If none of those options appeal to you I would try to look at this as a risk/benefit analysis:
- Do you have any reason to distrust this PDF file?
- Did it come from a reputable source?
If it came from a reputable source and you have no reason to distrust it, I would probably just open it. If you are worried you can always try to open it in a virtual machine, or find a PDF reader that doesn't process javascript. You can also try to find a way to remove any javascript from the PDF before viewing. I imagine that this is what pdfid -d
is supposed to do, but considering that I know nothing about the tool that would be something best directed to the author.

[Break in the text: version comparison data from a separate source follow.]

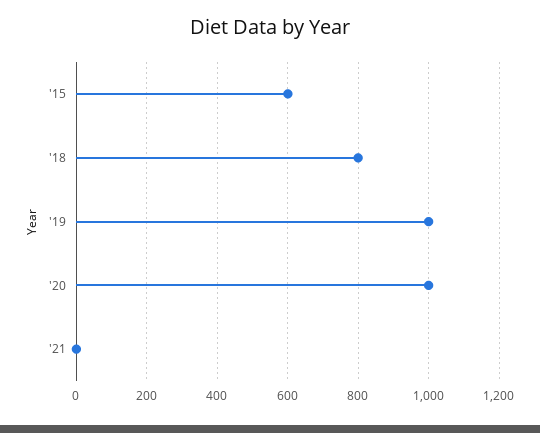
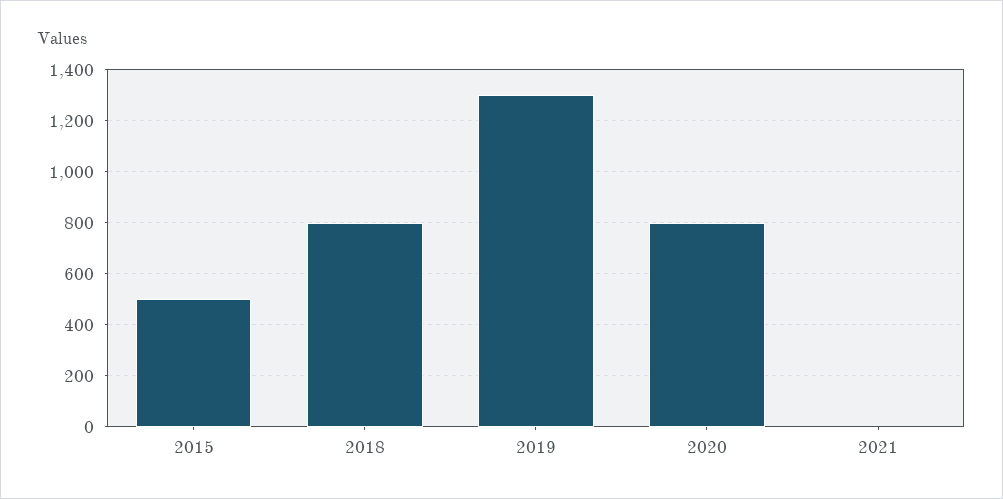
  {
-   "'15": 600,
+   "'15": 500,
    "'18": 800,
-   "'19": 1000,
+   "'19": 1300,
-   "'20": 1000,
+   "'20": 800,
    "'21": 0
  }

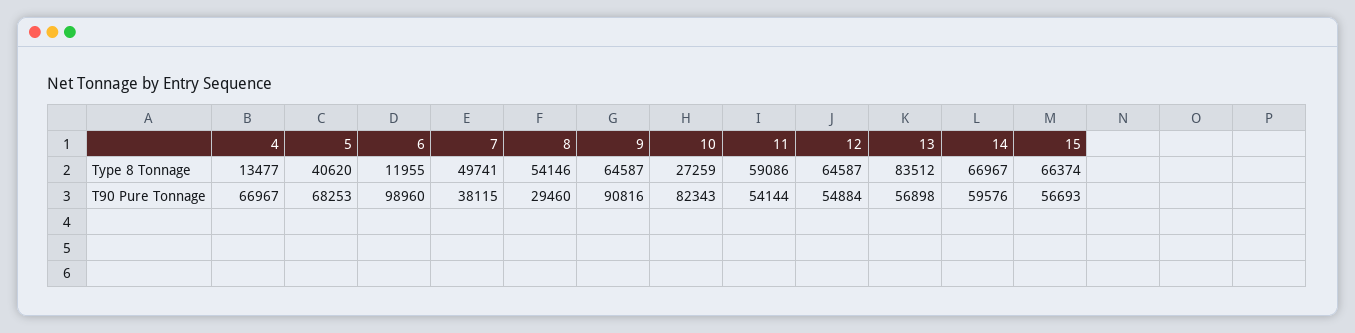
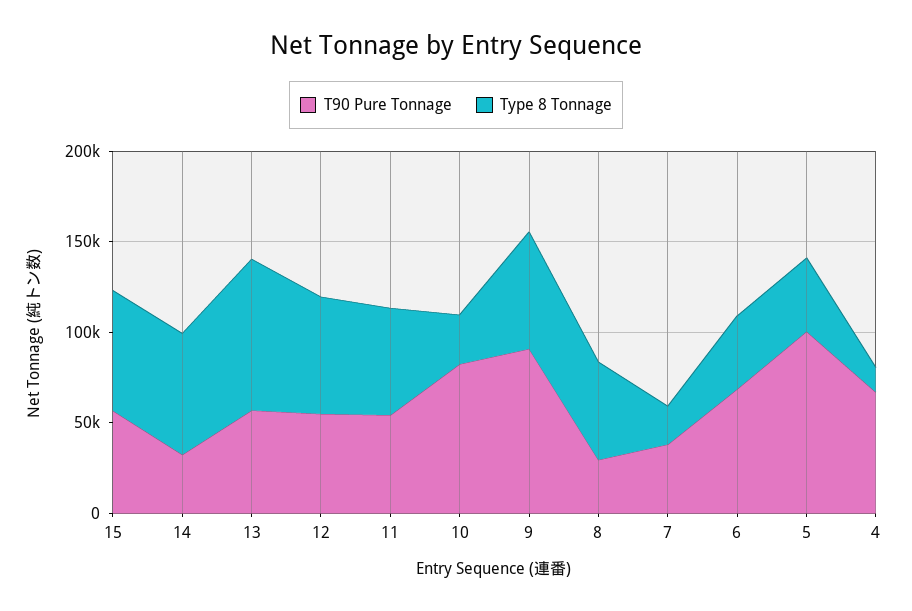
  {
    "Type 8 Tonnage": {
      "4": 13477,
      "5": 40620,
-     "6": 11955,
+     "6": 40000,
-     "7": 49741,
+     "7": 20000,
      "8": 54146,
      "9": 64587,
      "10": 27259,
      "11": 59086,
      "12": 64587,
      "13": 83512,
      "14": 66967,
      "15": 66374
    },
    "T90 Pure Tonnage": {
      "4": 66967,
-     "5": 68253,
+     "5": 100000,
-     "6": 98960,
+     "6": 70000,
      "7": 38115,
      "8": 29460,
      "9": 90816,
      "10": 82343,
      "11": 54144,
      "12": 54884,
      "13": 56898,
-     "14": 59576,
+     "14": 30000,
      "15": 56693
    }
  }

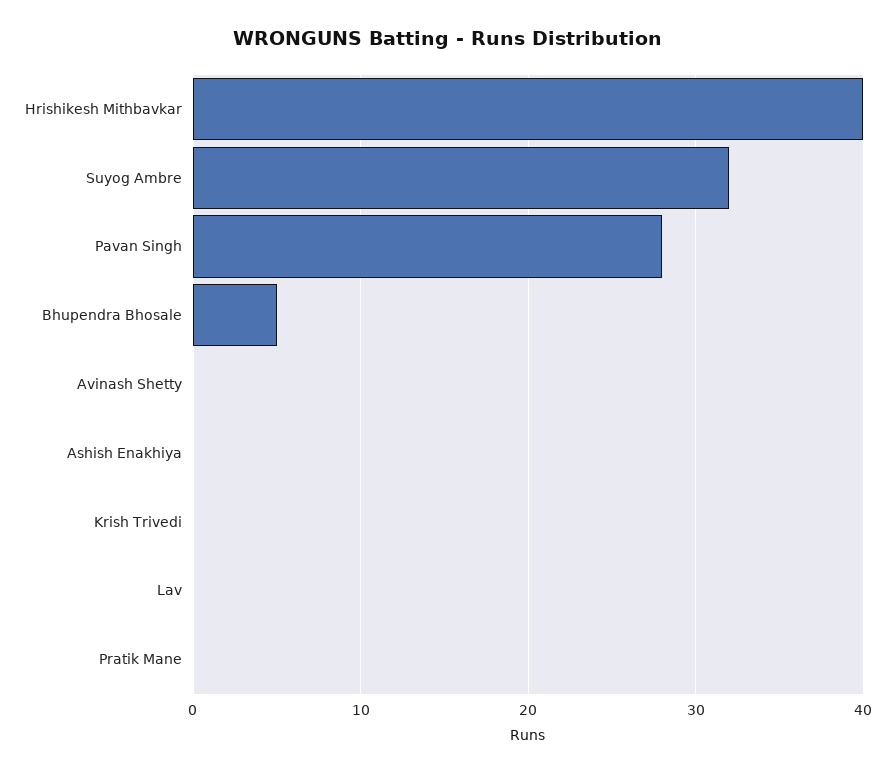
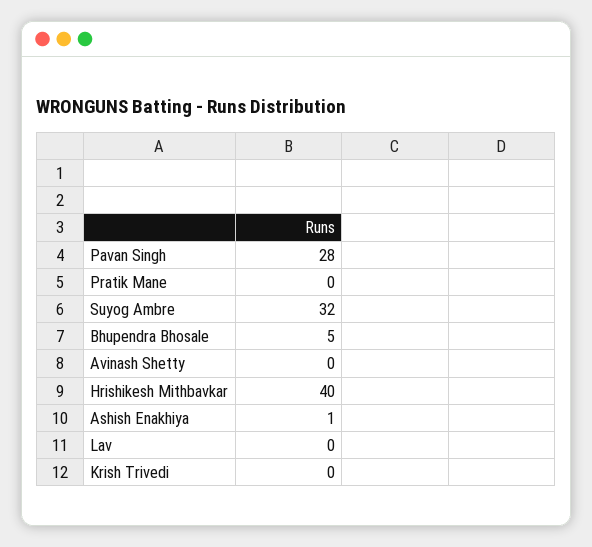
  {
    "Hrishikesh Mithbavkar": 40,
    "Suyog Ambre": 32,
    "Pavan Singh": 28,
    "Bhupendra Bhosale": 5,
    "Avinash Shetty": 0,
-   "Ashish Enakhiya": 0,
+   "Ashish Enakhiya": 1,
    "Krish Trivedi": 0,
    "Lav": 0,
    "Pratik Mane": 0
  }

If you are on linux something as simple as:
pdf2ps input.pdf - | ps2pdf - output.pdf
may work. This will convert it from pdf to ps and back to pdf. Basically, it prints the file, which (I believe) will remove all meta information. I imagine that pdf2ps doesn't have a built in javascript library, so I think it is safe to assume that any malicious javascript will be securely removed in this process.
Then again, all of this is an "off the top of my head" answer, so your best bet is to ask another question about how to safely remove javascript from a PDF file. I'm sure that is a much more concrete (and easily answered) question then "How to know if a PDF file is infected?".